Sebastian contends that investors appear to be missing what he thinks is one of the most compelling subscription models in the internet and tech sector —and he’s not just talking about Amazon Prime. 

“We view the key attribute of a subscription service as the ability to retain customers with compelling services, while simultaneously adding new ones cost effectively,” he writes in a research note. “Altogether, we view at least 75% of Amazon’s revenues as essentially recurring revenue streams.”

It starts with online stores. “We estimate Amazon is quickly approaching 200 million paid Prime subscribers—which means there are likely 400-600 million people shopping with Amazon regularly and driving ~80% of the company’s e-commerce volumes,” he writes.

Sebastian adds that Amazon’s consumer ecosystem is also supported by services, such as Prime Video and Alexa, and devices like Echo smart speakers and Ring doorbells. 

Another element of the story involves third-party seller services. “As just-in-time supply, efficient inventory management, and fast delivery become table stakes for e-commerce, Amazon’s third-party seller services should benefit from even higher rates of retention and usage,” he writes.
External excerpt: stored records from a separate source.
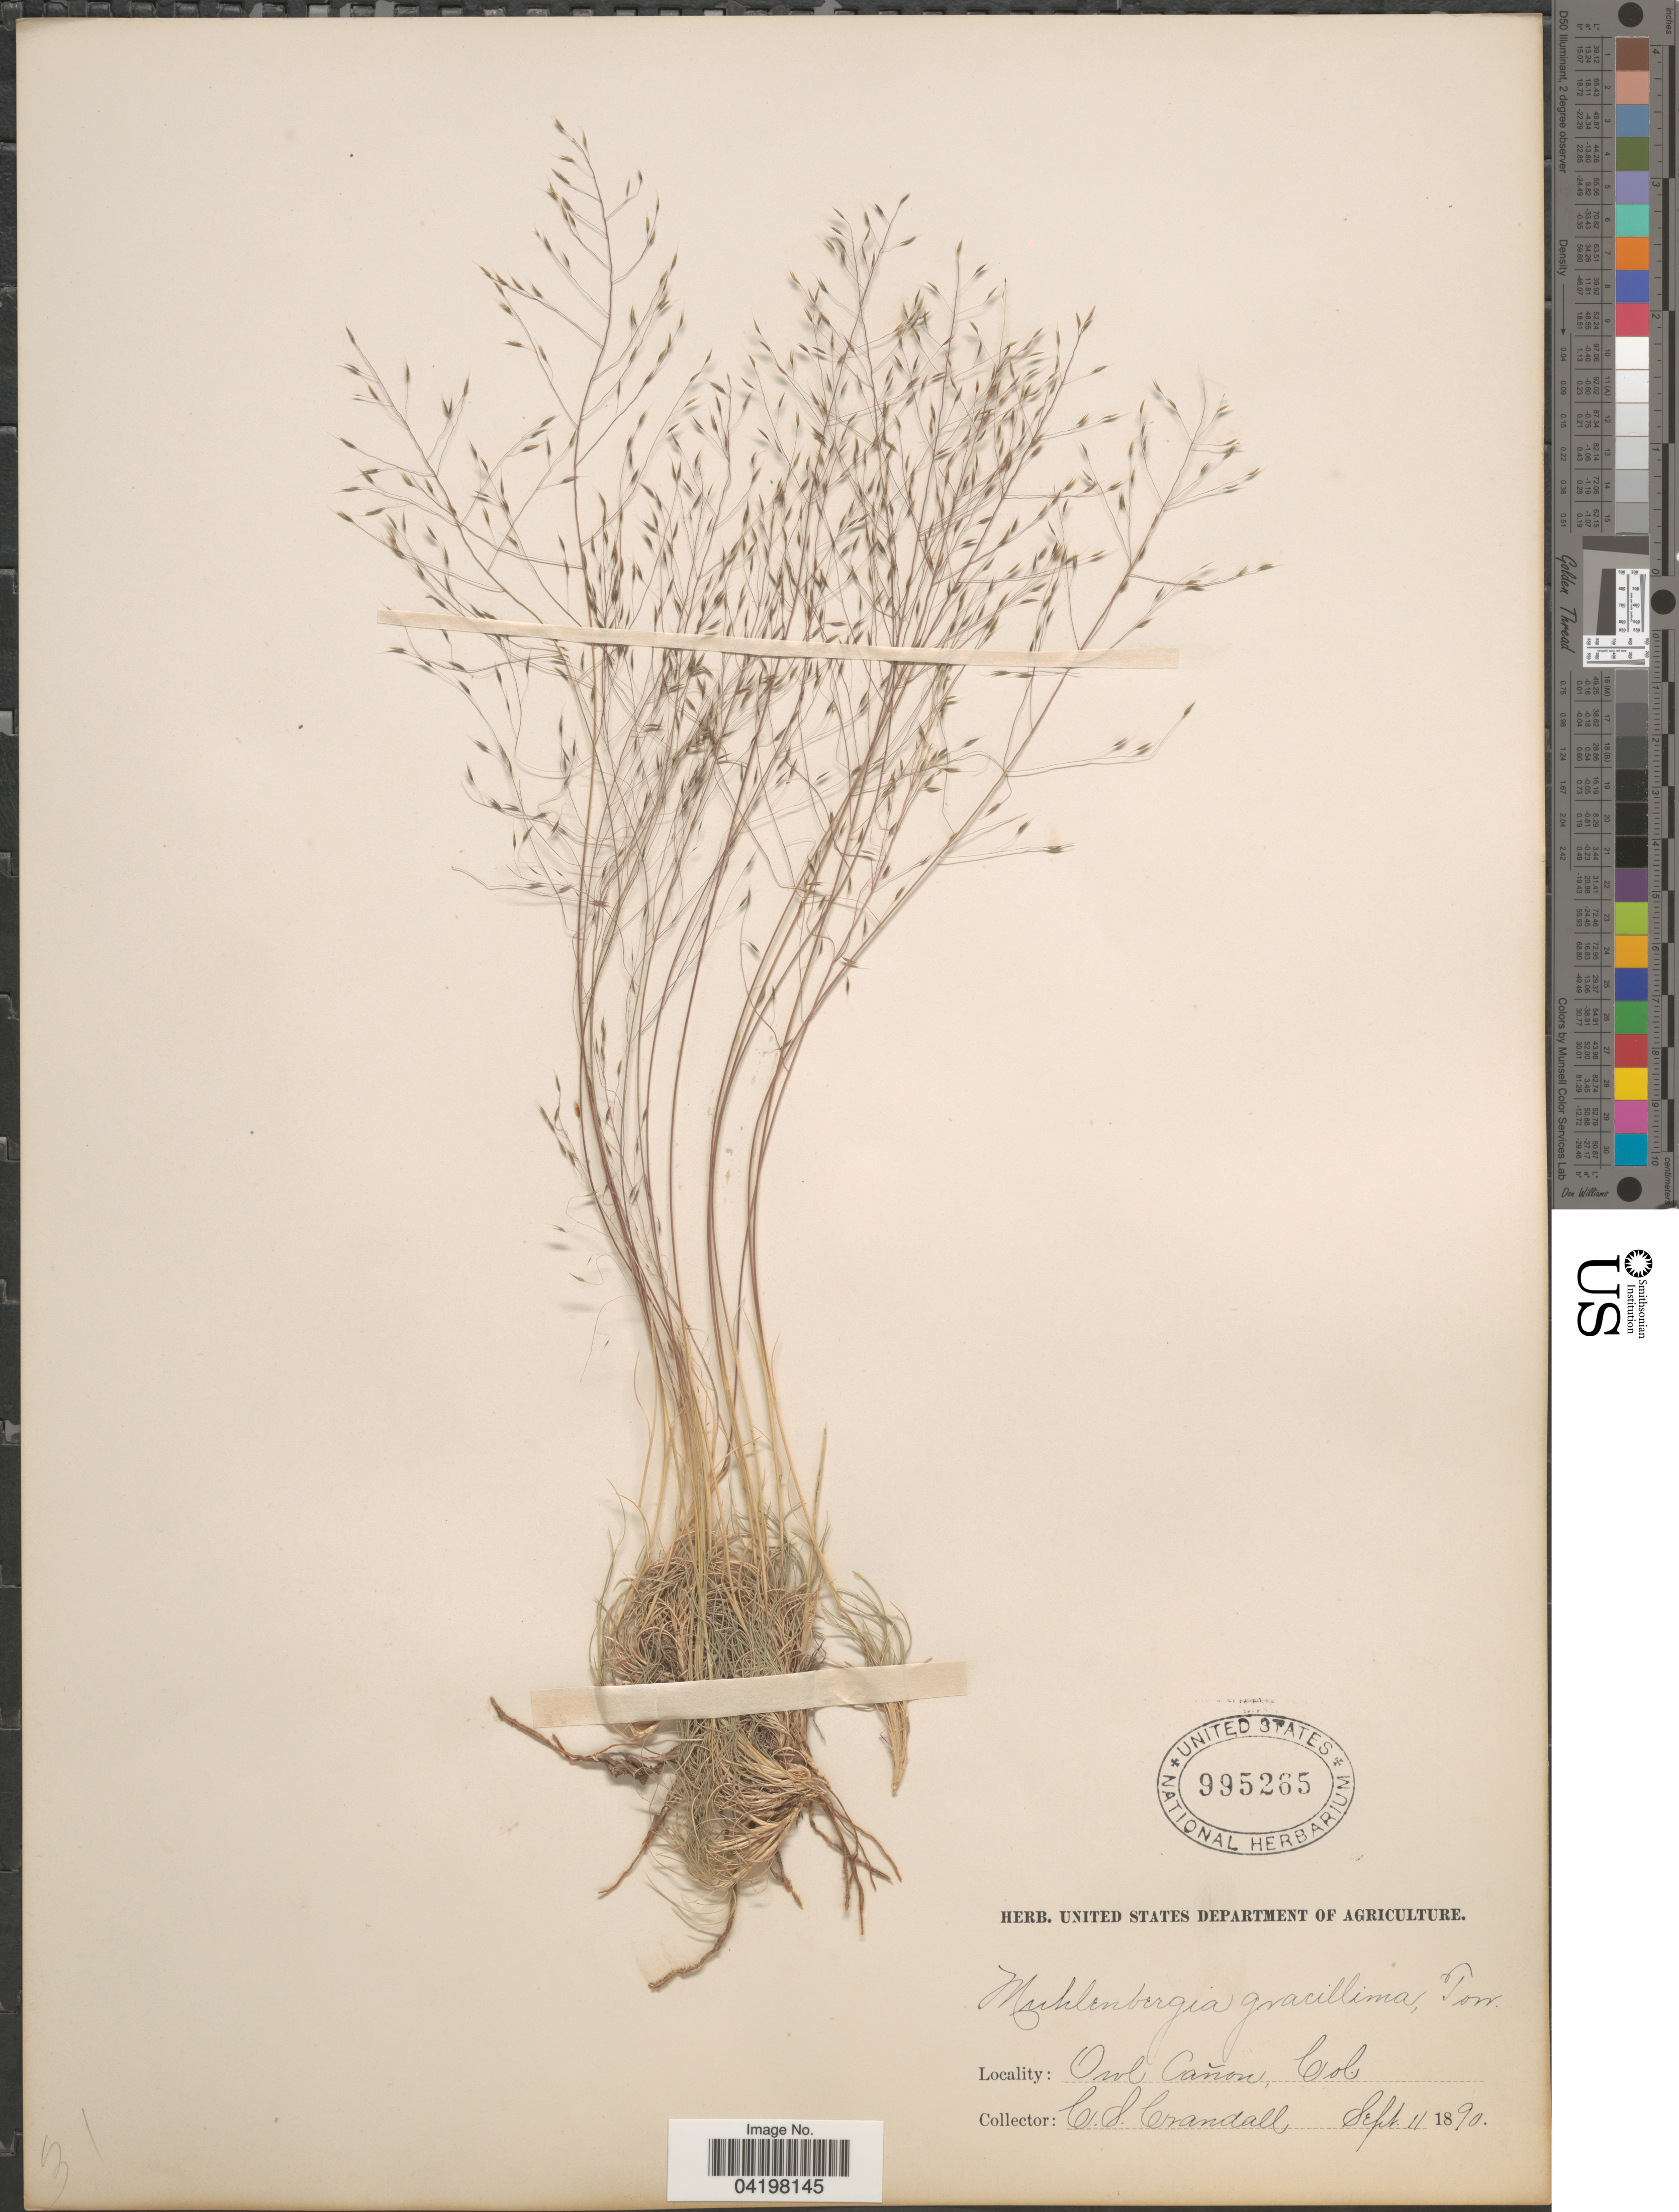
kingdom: Plantae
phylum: Tracheophyta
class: Liliopsida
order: Poales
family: Poaceae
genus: Muhlenbergia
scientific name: Muhlenbergia torreyi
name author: (Kunth) Hitchc. ex Bush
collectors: C. Crandall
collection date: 1890-09-11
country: United States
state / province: Colorado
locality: Owl Cañon.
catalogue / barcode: US 995265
And then there’s Amazon Web Services. “AWS generates revenues that we view as largely recurring,” he writes. “Specifically, the company’s market leadership in infrastructure-as-a-service tends to generate significant repeat usage, while the increasing portfolio of software services adds incremental quasi-subscription revenue streams.”

Sebastian thinks Amazon can grow revenues to over $830 billion in 2025, up from $386 billion last year, reaching $1 trillion in gross merchandise value.

Amazon shares are up 0.2%, to $3,098.46.